Adam et Ève (Lemonnier)/09

Paul Ollendorf, éditeur (p. 89-92).


IX


C’était près du ruisseau, un matin, sur la berge où autrefois, avec mon cœur dans mes mains, je passai tant de jours à soupirer. J’étais là depuis un peu de temps, attendant Ève, penché sur la fuite de l’eau. Un froissement de branches s’étouffa, je compris qu’elle arrivait à pas muets pour me surprendre. Je ne relevai pas la tête, mes lèvres effleuraient la petite écume d’argent. Oh ! pensais-je, son visage viendra se refléter là et alors, en buvant une gorgée de cette eau, je croirai boire la vie à ses lèvres. Puérilement je me prêtais ainsi à ce jeu délicieux. Elle avança donc doucement et je me tenais immobile, attendant que son clair visage se mirât tout près du mien dans le ruisseau. Mais voilà, le courant soudain sembla rouler toutes les roses de l’aurore et Ève, dans le fluide miroir, était nue comme la jeune épouse d’Éden. Ô prodige ! Matin du monde ! Ève avait dépouillé sa robe et, avec sa chair vermeille, elle était là, devant moi, me riant à travers l’eau comme si fraîchement elle sortait des mains de la nature. La clarté de son corps, je la tenais au creux de ma bouche et ensuite, comme une gerbe de roses et d’azalées qui s’effeuille, elle s’épandait au loin avec le flot. Ô Ève ! est-ce bien toi ou n’es-tu qu’un léger et radieux fantôme ? Je suis l’orphelin Adam, je suis l’humble homme triste, avec ses mains vides et découragées par dessus le fleuve. Et toi, te voici : tu sors de la terre, tu jaillis de la nue comme un météore. Je t’ai vue venir du fond de la vie. Ève se pencha et maintenant sa bouche faisait le mouvement de baiser la mienne dans les mobiles reflets de l’eau.

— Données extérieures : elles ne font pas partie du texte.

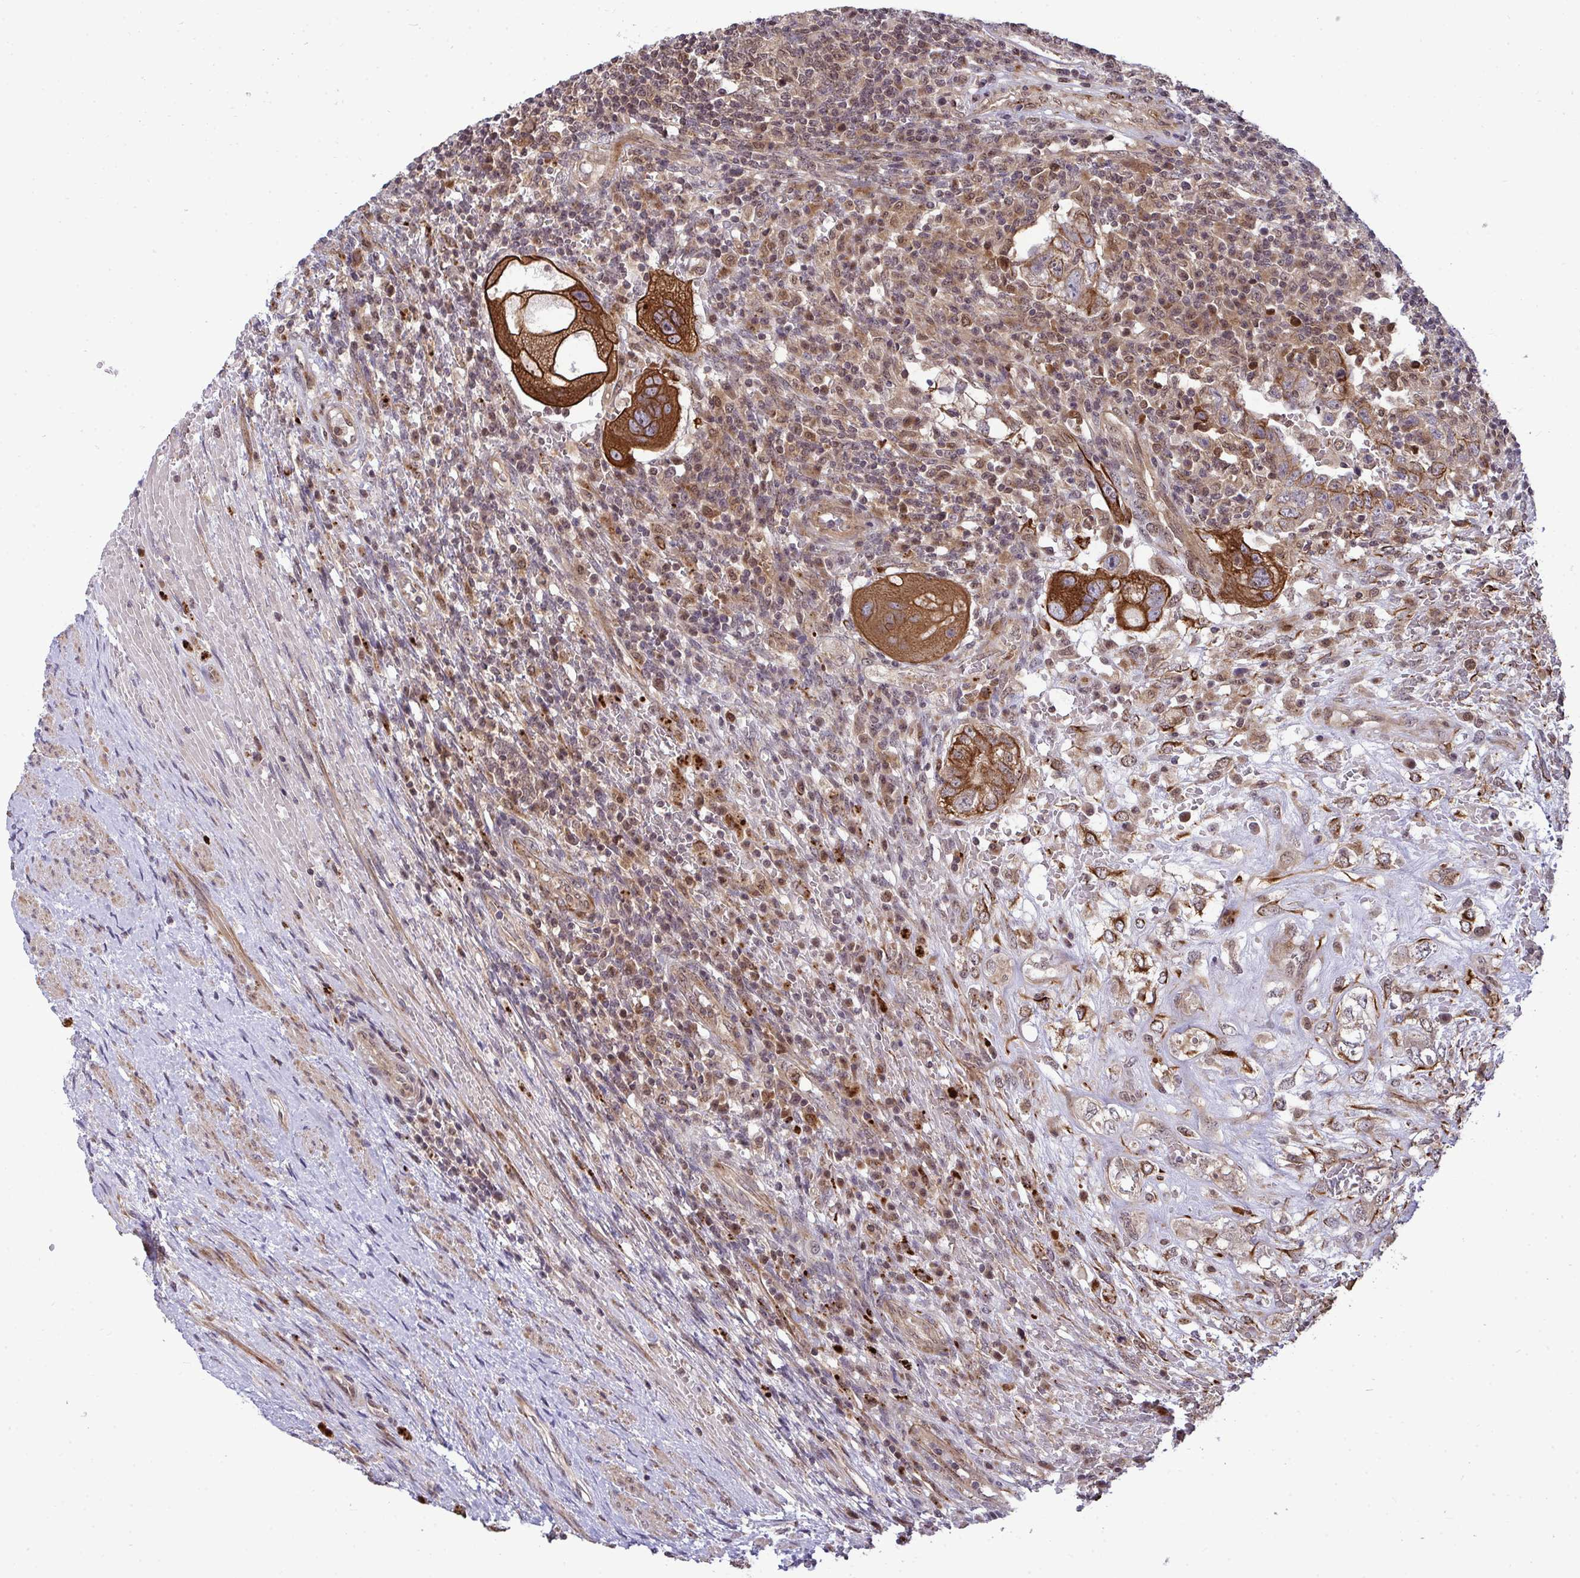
{"staining": {"intensity": "strong", "quantity": ">75%", "location": "cytoplasmic/membranous"}, "tissue": "testis cancer", "cell_type": "Tumor cells", "image_type": "cancer", "snomed": [{"axis": "morphology", "description": "Carcinoma, Embryonal, NOS"}, {"axis": "topography", "description": "Testis"}], "caption": "IHC histopathology image of neoplastic tissue: human embryonal carcinoma (testis) stained using immunohistochemistry exhibits high levels of strong protein expression localized specifically in the cytoplasmic/membranous of tumor cells, appearing as a cytoplasmic/membranous brown color.", "gene": "TRIM44", "patient": {"sex": "male", "age": 26}}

Cette enfant me dédia vraiment ainsi la fête de sa chair. Elle créa un si pur symbole que le monde seulement commença de naître pour moi. Sa nudité la vêtait d’une tunique candide et elle n’était pas le péché, mais l’innocence et la beauté. Elle me vint là comme la fille de la terre et du matin, comme la fleur des races sortie du désir solitaire, avec son clair rire humide et ses bras en guirlande autour de sa tête. Elle m’apparut l’être originel avant le mensonge comme moi-même, en jetant bas mes vêtements, j’étais retourné à la vérité de la nature. N’était-ce pas, dans la simplicité de son esprit, une chose parfaitement belle et chaste selon Dieu ? Cependant elle et moi, si nous étions allés nous marier séparément au hameau ou à la ville, nous aurions fait comme les autres hommes et les autres femmes : nous n’aurions pu voir notre chair sans rougeur. Notre apostasie eût répudié la beauté sacrée de notre vie.

Je la tenais à présent dans mes bras. En l’aimant sous le ciel paternel, je crus sentir la terre suprêmement tressaillir comme si ensemble elles étaient une même épouse pour mon amour.